I met a kind man in 1991. He had travelled across a large swath of land in Mozambique some years before, stepping over the borderline of conflict into a certain peace in the country of Zimbabwe. He was looking for safety and found himself in the confines of a refugee camp, alongside hundreds of other Mozambicans seeking the same. He didn't want to have to be there, and yet he couldn't turn around, as I.

It was a refugee camp where children and their mothers greeted you with smile, song and dance, though life was hard, the camp barely a home, and a place on foreign soil that did not provide all.


Firewood was one of those things to be searched for. When he first arrived he would leave the compound and not have to walk too far, but it slowly got more difficult as trees were removed. The walks longer, the land drier, as he looked for something, a small tree, bush, a twig to turn into a bundle to light the cold nights and cook the food of the day.

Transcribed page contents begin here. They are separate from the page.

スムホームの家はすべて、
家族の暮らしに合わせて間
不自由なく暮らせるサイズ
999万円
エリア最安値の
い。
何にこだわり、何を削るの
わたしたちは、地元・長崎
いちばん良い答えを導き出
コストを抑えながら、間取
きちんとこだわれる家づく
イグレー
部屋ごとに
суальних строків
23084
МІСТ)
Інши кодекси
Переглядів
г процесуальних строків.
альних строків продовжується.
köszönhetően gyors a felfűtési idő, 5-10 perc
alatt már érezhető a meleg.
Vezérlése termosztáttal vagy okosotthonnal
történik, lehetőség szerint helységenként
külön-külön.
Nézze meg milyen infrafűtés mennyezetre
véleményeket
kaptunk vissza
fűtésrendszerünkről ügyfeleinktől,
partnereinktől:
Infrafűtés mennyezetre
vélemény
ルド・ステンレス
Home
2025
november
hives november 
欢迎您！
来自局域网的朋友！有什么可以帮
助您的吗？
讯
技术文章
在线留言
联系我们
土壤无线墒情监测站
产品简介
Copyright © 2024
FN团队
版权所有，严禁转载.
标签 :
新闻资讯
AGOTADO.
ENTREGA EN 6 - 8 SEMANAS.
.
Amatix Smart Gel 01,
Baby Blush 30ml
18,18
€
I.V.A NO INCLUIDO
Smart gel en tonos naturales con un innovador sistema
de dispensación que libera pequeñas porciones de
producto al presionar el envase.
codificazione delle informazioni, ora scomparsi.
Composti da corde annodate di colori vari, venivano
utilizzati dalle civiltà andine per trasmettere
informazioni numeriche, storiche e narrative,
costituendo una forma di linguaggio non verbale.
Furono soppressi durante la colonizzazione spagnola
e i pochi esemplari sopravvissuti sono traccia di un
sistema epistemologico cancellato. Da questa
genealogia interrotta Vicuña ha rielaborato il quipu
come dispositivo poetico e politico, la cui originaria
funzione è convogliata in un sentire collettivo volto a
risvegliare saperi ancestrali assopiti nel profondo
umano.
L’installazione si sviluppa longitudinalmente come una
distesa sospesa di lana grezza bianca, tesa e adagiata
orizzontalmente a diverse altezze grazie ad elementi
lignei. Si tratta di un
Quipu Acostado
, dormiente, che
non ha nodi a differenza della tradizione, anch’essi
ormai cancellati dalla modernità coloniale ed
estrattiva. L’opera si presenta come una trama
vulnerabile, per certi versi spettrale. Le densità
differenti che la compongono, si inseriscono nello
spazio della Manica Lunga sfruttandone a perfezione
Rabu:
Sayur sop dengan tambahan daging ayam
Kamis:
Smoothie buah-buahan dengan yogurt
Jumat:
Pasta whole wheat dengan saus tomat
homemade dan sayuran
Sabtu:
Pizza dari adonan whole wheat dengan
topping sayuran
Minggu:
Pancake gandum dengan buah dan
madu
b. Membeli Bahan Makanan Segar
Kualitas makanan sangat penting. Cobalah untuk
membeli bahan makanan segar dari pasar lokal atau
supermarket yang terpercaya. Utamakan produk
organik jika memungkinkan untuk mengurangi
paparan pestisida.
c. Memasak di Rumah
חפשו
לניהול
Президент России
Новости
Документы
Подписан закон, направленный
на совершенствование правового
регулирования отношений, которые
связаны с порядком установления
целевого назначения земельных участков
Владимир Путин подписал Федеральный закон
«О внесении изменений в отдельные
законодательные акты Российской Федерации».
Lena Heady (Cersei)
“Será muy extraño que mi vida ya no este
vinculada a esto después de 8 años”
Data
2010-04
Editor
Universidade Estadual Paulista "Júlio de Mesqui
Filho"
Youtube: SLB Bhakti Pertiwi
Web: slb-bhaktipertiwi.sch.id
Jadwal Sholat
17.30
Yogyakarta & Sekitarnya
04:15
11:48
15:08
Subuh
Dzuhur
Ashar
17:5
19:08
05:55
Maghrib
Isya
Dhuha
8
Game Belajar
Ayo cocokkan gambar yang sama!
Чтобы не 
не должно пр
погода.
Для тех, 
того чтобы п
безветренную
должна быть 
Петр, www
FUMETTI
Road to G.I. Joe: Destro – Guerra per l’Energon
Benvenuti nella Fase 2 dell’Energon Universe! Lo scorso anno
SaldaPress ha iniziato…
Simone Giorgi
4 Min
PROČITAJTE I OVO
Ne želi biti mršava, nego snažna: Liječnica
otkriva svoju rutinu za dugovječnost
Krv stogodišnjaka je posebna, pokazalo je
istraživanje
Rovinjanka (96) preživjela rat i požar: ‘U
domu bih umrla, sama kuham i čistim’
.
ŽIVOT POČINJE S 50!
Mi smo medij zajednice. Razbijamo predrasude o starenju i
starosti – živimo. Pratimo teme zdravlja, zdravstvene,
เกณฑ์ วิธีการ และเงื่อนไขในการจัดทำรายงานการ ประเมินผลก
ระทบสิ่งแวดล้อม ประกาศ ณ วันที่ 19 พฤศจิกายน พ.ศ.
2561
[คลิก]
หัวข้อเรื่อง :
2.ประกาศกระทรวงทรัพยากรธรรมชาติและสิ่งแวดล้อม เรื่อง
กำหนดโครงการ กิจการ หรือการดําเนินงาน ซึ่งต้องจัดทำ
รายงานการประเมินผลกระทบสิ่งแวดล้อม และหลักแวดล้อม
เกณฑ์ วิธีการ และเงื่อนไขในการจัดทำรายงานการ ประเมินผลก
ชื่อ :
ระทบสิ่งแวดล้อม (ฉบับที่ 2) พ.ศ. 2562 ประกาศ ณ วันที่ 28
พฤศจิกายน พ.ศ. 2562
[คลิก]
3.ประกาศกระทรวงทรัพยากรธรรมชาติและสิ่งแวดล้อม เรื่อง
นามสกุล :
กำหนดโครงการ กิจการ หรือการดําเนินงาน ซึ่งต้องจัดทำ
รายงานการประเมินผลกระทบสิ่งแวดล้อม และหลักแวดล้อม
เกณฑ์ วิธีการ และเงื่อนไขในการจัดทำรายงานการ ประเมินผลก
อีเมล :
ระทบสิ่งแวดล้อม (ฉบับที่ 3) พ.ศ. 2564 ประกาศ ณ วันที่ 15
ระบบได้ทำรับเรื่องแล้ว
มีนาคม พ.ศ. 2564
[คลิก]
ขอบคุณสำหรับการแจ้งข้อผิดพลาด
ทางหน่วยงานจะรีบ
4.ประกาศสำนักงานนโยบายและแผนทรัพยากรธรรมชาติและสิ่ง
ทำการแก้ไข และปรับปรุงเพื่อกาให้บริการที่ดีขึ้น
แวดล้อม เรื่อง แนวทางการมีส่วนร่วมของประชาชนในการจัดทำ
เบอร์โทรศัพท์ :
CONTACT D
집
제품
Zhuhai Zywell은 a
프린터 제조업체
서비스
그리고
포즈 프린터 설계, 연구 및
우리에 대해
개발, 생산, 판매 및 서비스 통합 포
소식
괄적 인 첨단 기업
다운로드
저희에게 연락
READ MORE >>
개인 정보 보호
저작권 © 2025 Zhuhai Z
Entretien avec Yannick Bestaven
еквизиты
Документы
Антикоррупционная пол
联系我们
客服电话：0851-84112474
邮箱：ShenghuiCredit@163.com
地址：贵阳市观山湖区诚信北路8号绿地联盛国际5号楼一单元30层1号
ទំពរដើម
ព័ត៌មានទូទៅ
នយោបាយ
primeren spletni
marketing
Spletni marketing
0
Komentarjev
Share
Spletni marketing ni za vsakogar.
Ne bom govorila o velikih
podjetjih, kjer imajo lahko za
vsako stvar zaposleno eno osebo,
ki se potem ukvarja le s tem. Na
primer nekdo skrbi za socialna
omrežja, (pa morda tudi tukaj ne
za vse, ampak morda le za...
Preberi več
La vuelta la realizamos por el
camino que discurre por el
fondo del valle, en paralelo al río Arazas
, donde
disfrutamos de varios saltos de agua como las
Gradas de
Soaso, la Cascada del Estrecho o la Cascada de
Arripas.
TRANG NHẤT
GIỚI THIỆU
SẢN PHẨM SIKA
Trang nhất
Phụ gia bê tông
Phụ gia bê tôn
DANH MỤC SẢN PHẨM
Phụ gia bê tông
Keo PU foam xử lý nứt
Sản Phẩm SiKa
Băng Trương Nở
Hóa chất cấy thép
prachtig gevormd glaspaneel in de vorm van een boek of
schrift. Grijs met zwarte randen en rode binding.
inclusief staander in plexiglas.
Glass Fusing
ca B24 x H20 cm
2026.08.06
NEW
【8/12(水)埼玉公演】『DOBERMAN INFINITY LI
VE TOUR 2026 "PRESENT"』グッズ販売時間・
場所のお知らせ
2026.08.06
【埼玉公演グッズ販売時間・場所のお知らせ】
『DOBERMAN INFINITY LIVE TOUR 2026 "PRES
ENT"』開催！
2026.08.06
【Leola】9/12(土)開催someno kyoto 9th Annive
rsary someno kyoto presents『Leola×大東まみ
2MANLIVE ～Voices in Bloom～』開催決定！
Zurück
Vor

He started to encounter Zimbabweans also looking for firewood. But it was their land, they said. And they were angry. And in that simple act of survival, another conflict was born. And they both had needs and they both had reason. Yet the answer was in plain sight—in the common ground—the higher ground—the endless search for humanity in the midst of it all—a humanity found deep inside the beauty of a wise African proverb—remember, remember—"a snake does not bite itself."


And so goes conflict all over the world, among and between all kinds of people and those who rule them—the kind words and gestures, sometimes never found and often left behind in the pain of not seeing and wanting, though always present—in the deep breath.